Research from Standard Life, part of Phoenix Group, has identified high levels of retirement apprehension among Gen X – those in their mid-40s to late 50s today – who have been caught in the gap between two pension systems.
The Retirement Voice 2024 report found that Gen X were more negative about their retirement prospects, with 54% worried their finances would not last, compared with 31% of older Baby Boomers.
Similarly, 45% said they expected to be worse off in retirement, compared to 39% of Baby Boomers still working and 29% of Millennials.
Gen X was the group most likely to be planning around pension alternatives, with 17% looking to use an inheritance, and 9% the property they currently live in to fund retirement.
38% of Gen X said they felt positive about their current financial position compared to 56% of Baby Boomers and 48% of Millennials.
Defined benefit (DB) pensions were in steady decline around the millennium when Gen X were in the early parts of their working lives.
In 2000, 9.1 million people were members of a DB pension scheme, a figure which dropped to 6.8 million by 2012.
Many of those no longer eligible for DB pensions will not have taken up a DC alternative which were far less widespread prior 2012 when auto-enrolment began to slowly roll out.
This trend was confirmed by Standard Life’s research which found Baby Boomers were almost twice as likely (39%) to be members of a DB scheme compared to Gen X (22%).
Millennials had a more optimistic outlook, with almost half (45%) feeling confident they’re saving enough to have a comfortable retirement, compared to just a third (34%) of Gen X.
This may reflect changing attitudes towards the more traditional concept of retirement, with Millennials anticipating they will have longer to build up their pension as they are more likely to expect to work beyond their state pension age than Gen X (51% and 42% respectively).
Fewer Millennials (51%) also intend to rely on the state pension as a source of income in retirement than Gen X (66%), suggesting they realise they need to take responsibility for their retirement provision and recognise the pressures on the current system.
However, Millennials felt more of the squeeze on their short-term finances, with 74% adopting a more cautious attitude towards their finances because of the cost of living issues, compared to 69% of Gen X.
Mike Ambery, retirement savings director at Standard Life, part of Phoenix Group, said: “People in their 40s and 50s were caught in the gap in our pension system with many both too young or unaware of the options in order get the full benefits of either pension system.
“As they approach retirement, they’re clearly concerned about the impact this will have on their retirement lifestyle, and understandably relying on the state pension and its indexation as well as their private pension and other income sources such as property ownership to supplement their retirement.
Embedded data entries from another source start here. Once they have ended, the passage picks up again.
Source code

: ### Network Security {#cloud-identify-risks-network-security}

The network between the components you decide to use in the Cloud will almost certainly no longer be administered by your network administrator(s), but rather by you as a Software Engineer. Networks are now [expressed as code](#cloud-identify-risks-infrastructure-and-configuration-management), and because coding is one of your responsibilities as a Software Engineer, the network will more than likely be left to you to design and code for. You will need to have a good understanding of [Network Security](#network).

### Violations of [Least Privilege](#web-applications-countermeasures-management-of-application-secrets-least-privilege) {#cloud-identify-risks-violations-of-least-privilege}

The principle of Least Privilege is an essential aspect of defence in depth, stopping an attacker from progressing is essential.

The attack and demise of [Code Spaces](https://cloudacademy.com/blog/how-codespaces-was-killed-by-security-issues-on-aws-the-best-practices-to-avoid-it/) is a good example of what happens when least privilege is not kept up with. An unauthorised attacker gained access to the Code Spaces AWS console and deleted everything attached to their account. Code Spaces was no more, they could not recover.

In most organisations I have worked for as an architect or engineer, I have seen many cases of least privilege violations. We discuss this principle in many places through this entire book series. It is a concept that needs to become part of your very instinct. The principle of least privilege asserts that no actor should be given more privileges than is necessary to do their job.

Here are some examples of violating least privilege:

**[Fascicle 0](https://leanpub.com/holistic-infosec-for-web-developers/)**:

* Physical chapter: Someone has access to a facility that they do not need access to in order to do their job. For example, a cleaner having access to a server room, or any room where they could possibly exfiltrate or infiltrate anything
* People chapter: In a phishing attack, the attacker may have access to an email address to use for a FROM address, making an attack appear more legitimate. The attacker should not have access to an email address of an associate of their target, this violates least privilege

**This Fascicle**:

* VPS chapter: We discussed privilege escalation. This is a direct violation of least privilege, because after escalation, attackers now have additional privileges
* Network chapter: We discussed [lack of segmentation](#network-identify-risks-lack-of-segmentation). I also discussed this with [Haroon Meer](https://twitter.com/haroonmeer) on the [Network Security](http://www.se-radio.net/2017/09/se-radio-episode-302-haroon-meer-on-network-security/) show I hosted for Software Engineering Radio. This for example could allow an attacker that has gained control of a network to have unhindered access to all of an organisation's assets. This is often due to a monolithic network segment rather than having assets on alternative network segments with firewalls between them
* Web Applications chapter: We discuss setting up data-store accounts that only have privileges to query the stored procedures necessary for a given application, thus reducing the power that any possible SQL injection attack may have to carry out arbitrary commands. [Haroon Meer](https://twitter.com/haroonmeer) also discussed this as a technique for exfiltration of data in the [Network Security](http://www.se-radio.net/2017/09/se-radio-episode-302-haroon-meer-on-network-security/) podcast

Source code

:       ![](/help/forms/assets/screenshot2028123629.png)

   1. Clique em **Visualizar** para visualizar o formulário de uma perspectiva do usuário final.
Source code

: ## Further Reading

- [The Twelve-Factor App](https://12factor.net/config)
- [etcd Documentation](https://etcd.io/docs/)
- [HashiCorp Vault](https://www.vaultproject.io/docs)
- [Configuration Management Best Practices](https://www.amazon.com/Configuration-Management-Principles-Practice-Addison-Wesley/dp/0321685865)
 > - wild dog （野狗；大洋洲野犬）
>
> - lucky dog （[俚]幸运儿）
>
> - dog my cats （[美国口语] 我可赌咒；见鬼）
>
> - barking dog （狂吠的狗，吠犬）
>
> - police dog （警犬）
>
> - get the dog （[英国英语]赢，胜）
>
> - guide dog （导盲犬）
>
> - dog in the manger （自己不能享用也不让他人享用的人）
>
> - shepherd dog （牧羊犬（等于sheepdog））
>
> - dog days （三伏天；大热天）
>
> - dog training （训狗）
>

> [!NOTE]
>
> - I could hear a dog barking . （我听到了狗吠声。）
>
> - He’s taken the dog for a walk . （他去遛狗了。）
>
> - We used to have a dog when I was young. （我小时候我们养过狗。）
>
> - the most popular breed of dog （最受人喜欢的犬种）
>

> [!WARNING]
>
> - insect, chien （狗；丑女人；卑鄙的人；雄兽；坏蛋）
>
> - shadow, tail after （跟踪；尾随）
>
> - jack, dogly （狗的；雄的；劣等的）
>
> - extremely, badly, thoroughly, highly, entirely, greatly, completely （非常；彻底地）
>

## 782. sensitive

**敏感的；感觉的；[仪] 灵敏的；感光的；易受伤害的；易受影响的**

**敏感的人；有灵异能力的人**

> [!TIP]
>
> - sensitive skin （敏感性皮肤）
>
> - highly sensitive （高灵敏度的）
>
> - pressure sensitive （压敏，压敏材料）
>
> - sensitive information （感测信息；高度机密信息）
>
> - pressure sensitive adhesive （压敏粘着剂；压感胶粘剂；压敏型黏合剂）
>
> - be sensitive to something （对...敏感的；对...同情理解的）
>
“In some ways it’s no surprise that Baby Boomers are broadly positive about retirement given the economic tailwinds many have enjoyed but the fact Millennials are more optimistic than Gen X suggests auto-enrolment is giving many the foundations of a retirement income.
“The challenge for this younger group is more around how to build financial resilience in the short-term and the issue of getting on the property ladder.”
Standard Life calculations found that someone who began working full-time with a salary of £25,000 per year and paid the minimum monthly auto-enrolment contributions of 8% (5% employee, 3% employer) from age of 22, with no breaks, could amass a total retirement fund of £192,000 in today’s prices at the age of 66, adjusted for 2% inflation over the course of their career.
However, someone who chose to increase their contributions by 3% to a total of 11% (8% employee, 3% employer) from the age of 45 could build up a pot of £224,000 in today’s prices by the same age, £32,000 more.
Someone starting to save at the age of 45, with no prior pension savings, could build up a pot of £190,000 in real terms by raising their contributions by 10% to 18% in total (15% employee, 3% employer) – almost the same level of savings as someone who had saved at the minimum level since the age of 22.
Ambery said: “While it will always be beneficial to save into a pension from as young an age as possible, boosting your pot later in life can still make a difference and benefit from tax efficiencies in saving.
“Forecasts predict the years 2040 to 2044 will be a crisis point with the highest number of under-savers entering retirement.
“Given many Gen X will be retiring during this period, it’s especially important that those who can afford to do so, top up contributions or make one off payments even as they approach retirement as this can help improve finances stretch further and improve retirement outcomes.”